#### Task description
From the line with "ring dip: (492, 479)" to the line with "index dip: (420, 471)", retype every line exactly, including those two, and leave out the rest of the data below.

______________________________

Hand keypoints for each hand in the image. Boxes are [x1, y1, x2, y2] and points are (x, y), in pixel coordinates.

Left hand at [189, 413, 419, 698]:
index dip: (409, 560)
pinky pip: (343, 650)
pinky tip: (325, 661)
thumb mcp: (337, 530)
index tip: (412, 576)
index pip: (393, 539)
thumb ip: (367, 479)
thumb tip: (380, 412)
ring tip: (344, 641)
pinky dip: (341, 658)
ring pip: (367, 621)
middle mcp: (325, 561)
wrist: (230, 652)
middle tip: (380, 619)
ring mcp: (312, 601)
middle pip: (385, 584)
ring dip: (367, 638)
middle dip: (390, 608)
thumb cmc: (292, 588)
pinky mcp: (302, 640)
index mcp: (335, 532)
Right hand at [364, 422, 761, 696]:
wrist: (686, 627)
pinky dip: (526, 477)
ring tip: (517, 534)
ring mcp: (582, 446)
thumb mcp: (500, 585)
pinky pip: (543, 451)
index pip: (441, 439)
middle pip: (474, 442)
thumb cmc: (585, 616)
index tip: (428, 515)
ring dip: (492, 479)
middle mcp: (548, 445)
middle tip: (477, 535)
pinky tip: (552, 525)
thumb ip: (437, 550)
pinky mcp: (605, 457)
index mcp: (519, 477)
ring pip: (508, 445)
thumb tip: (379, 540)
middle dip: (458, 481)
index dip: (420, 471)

______________________________

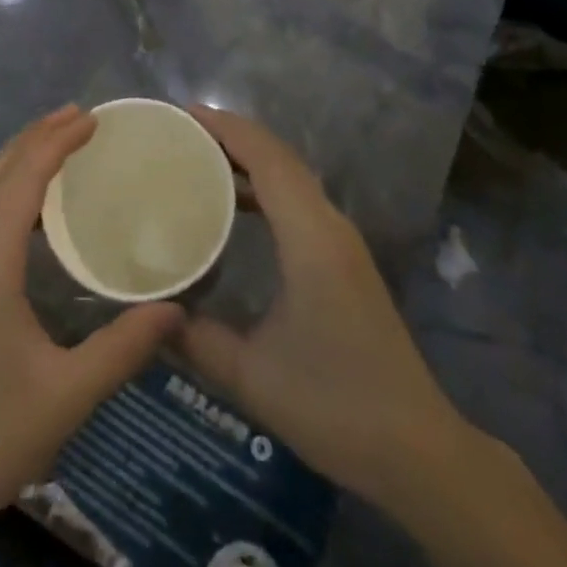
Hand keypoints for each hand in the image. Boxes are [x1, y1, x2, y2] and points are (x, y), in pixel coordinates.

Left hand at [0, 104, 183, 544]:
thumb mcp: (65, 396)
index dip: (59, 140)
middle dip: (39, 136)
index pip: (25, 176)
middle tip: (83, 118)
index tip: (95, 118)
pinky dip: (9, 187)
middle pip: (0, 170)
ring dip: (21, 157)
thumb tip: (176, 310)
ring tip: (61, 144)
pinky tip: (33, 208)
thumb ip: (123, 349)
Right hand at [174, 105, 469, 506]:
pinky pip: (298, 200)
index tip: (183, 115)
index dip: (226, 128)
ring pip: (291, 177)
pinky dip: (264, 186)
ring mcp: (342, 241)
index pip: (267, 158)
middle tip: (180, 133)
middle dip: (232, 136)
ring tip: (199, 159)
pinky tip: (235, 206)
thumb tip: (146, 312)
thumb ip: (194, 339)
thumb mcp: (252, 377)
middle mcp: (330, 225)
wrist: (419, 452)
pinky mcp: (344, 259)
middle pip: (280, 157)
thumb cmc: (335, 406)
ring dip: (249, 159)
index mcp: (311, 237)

______________________________

#### Reply to the exercise
ring dip: (492, 479)
middle mcp: (548, 445)
middle tip: (477, 535)
pinky tip: (552, 525)
thumb ip: (437, 550)
pinky mcp: (605, 457)
index mcp: (519, 477)
ring pip: (508, 445)
thumb tip: (379, 540)
middle dip: (458, 481)
index dip: (420, 471)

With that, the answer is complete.